The peer2-out route map sets the community 3356:70 on the prefixes we send to Level3, which will make Level3’s routers lower the local preference within the Level3 network to 70 for those prefixes, so the backup configuration also applies to incoming traffic.

Verifying the Effectiveness of BGP Community Configurations

Ensuring that your BGP community configurations are working as intended is crucial for maintaining a stable and efficient network. Here are several methods and best practices for verifying the effectiveness of these configurations:

1. Monitor Routing Tables

Commands:

• On Cisco devices: show ip bgp
• On Juniper devices: show route table inet.0 extensive

These commands display the BGP routing table, which you can examine to verify that routes have the expected community tags and preferences.

2. Check Community Propagation

Ensure that communities are being propagated to and from your BGP peers correctly. Use commands like:

• show ip bgp community on Cisco
• show bgp community on Juniper

These commands help verify that the community attributes are present on the routes as expected.

3. Route Maps and Policies

Review the applied route maps and policies to ensure they are functioning correctly. Check the configurations and use commands to see their effects:

• Cisco: show route-map
• Juniper: show configuration policy-options

Ensure that the route maps and policies match the correct routes and apply the intended actions based on community values.

4. Traffic Analysis

Analyze the traffic flow to confirm that routing decisions are being influenced as intended by the community configurations. Tools like the Noction Flow Analyzer can provide insights into traffic patterns and volumes.

5. Simulation and Testing

Use network simulation tools (e.g., GNS3, Cisco VIRL, or EVE-NG) to test your BGP community configurations in a controlled environment before deploying them in the production network. This helps identify potential issues and understand the impact of the configurations.

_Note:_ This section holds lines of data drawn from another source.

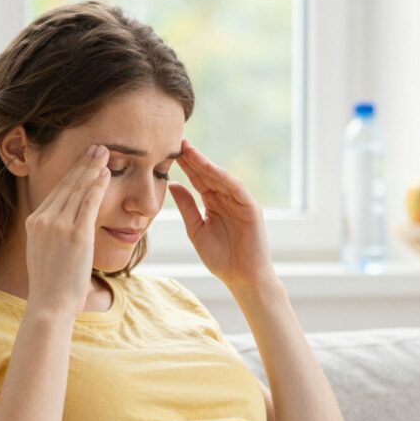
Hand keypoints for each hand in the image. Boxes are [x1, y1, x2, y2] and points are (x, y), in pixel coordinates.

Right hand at [24, 143, 111, 317]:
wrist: (50, 304)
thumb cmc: (52, 286)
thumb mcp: (45, 254)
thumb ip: (52, 236)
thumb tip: (64, 230)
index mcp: (34, 222)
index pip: (56, 192)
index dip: (72, 174)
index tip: (83, 161)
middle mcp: (44, 219)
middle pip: (67, 184)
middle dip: (83, 164)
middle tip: (97, 147)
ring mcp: (59, 225)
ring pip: (79, 189)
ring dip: (93, 168)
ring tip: (105, 153)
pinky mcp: (76, 233)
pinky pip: (89, 202)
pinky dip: (98, 185)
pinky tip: (106, 173)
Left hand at [167, 139, 277, 290]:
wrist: (242, 278)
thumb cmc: (221, 258)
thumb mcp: (196, 230)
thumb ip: (186, 207)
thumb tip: (173, 184)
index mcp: (213, 203)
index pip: (197, 180)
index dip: (185, 166)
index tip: (167, 152)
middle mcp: (227, 198)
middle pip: (208, 174)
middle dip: (193, 159)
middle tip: (177, 142)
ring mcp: (240, 202)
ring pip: (221, 178)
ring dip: (206, 164)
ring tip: (190, 151)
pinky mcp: (251, 208)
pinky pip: (237, 189)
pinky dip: (224, 178)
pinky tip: (211, 169)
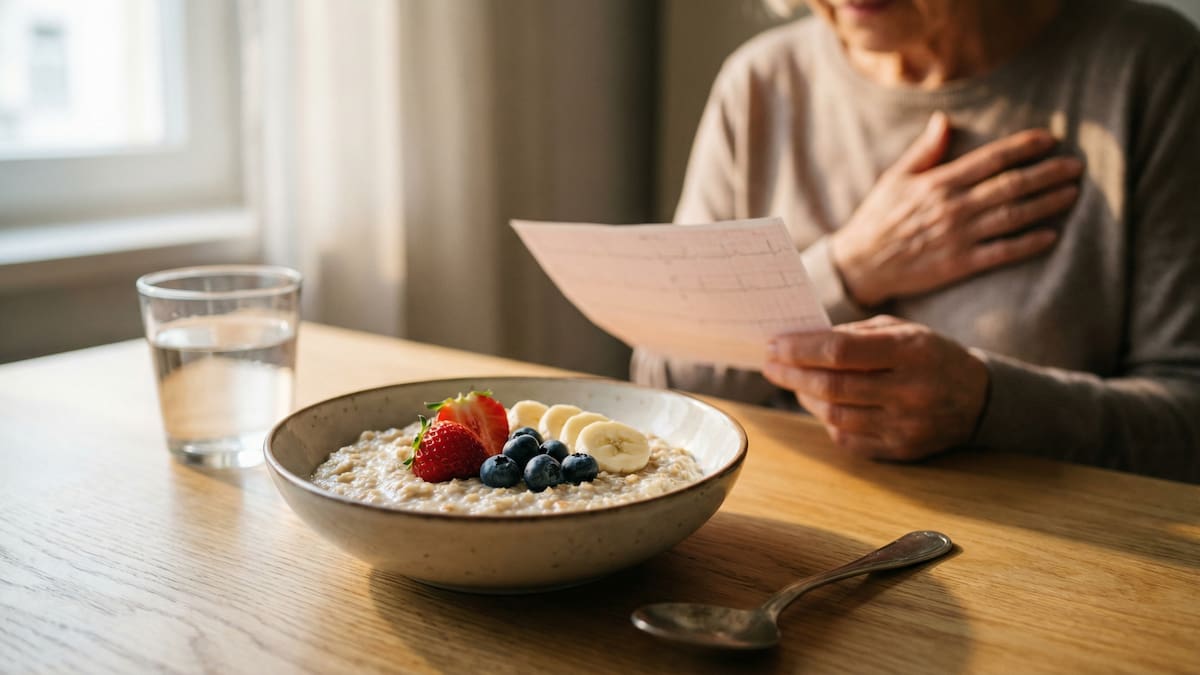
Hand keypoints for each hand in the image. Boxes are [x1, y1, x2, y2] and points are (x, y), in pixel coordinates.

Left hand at [763, 316, 987, 460]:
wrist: (978, 399)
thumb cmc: (929, 355)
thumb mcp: (901, 330)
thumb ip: (853, 333)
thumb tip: (800, 342)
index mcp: (910, 351)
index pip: (840, 351)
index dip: (800, 349)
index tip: (774, 345)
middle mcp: (909, 391)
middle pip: (832, 386)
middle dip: (792, 374)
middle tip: (771, 364)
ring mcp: (905, 425)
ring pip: (835, 415)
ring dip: (806, 397)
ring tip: (795, 381)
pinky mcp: (900, 450)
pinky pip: (847, 438)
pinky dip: (827, 419)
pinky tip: (822, 404)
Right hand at [831, 112, 1082, 306]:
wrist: (860, 264)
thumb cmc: (878, 218)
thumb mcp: (895, 177)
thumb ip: (925, 150)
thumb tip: (944, 120)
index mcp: (940, 182)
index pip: (991, 159)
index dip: (1024, 147)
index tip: (1050, 140)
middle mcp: (954, 207)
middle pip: (1011, 185)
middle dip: (1048, 173)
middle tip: (1076, 166)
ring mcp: (959, 236)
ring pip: (1013, 216)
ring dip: (1046, 204)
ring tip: (1072, 194)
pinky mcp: (960, 264)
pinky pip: (1002, 252)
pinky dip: (1029, 244)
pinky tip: (1051, 235)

6. Route Filtering and Policy Application

Verify that routes are being filtered and preferred correctly by checking the routing policies applied on BGP sessions:

• Ensure that unwanted routes are filtered out and preferred routes are accepted.
• Use commands like show ip bgp neighbor <neighbor_ip> received-routes and show ip bgp neighbor <neighbor_ip> advertised-routes to see the routes exchanged with neighbors.

7. External Verification Tools

Leverage external tools and services to verify the visibility and propagation of your routes and communities on the global internet:

• RouteViews: Access routeviews.routeviews.org to see how your routes appear from different parts of the internet.
• RIPE RIS: Use RIPE Routing Information Service to analyze BGP data from various locations.

8. Logging and Alerts

Set up logging and alerts to monitor changes and anomalies in BGP routes and communities. Logs can help track changes over time and identify issues quickly.

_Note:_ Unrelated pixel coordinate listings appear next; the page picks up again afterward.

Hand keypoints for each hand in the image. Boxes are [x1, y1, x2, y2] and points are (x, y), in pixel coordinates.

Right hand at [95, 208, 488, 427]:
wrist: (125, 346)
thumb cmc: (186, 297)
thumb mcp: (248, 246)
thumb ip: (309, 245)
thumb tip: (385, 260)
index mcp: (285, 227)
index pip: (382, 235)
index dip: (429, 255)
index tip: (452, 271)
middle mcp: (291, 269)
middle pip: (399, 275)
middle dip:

• Enable BGP logging on routers to capture events related to BGP route updates and community changes.
• Use network monitoring tools to set up alerts for unexpected changes in routing behavior.

9. Periodic Audits

Conduct regular audits of your BGP configurations and routing policies to ensure they are up to date and functioning as intended. This includes:

• Reviewing BGP community usage and their impact on routing decisions.
• Ensuring documentation is current and reflects the actual network state.

10. Peer Feedback

Engage with your BGP peers to gather feedback on how your routes are being received and processed. This can help identify any discrepancies or issues that might not be visible from your end.

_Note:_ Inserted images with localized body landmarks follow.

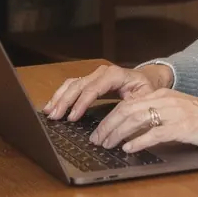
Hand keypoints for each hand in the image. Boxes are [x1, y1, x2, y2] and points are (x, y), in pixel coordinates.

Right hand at [44, 63, 172, 121]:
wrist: (148, 79)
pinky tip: (52, 105)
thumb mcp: (144, 99)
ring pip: (73, 83)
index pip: (94, 88)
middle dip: (65, 101)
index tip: (73, 118)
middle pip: (79, 85)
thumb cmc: (146, 90)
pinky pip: (72, 85)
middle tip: (55, 117)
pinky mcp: (90, 80)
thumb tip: (117, 124)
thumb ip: (130, 107)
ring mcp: (94, 75)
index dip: (82, 103)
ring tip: (49, 112)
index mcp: (115, 75)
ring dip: (59, 97)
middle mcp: (102, 72)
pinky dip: (61, 95)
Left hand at [89, 89, 197, 153]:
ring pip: (136, 119)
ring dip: (118, 133)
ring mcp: (174, 112)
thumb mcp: (179, 112)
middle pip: (127, 110)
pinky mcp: (183, 127)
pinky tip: (129, 149)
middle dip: (108, 125)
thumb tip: (134, 131)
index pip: (128, 103)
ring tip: (107, 145)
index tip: (99, 130)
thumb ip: (158, 116)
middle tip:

Have a look at various communities that ISPs make available, such as the blackhole community, which can be useful if there’s a denial of service attack towards some of your addresses. By having those addresses blackholed through the use of a blackhole community, at least the rest of your network will remain reachable. There are also communities for selectively applying AS path prepending, which can help with traffic engineering. Nevertheless, pay attention to The dark side of BGP community attributes as well.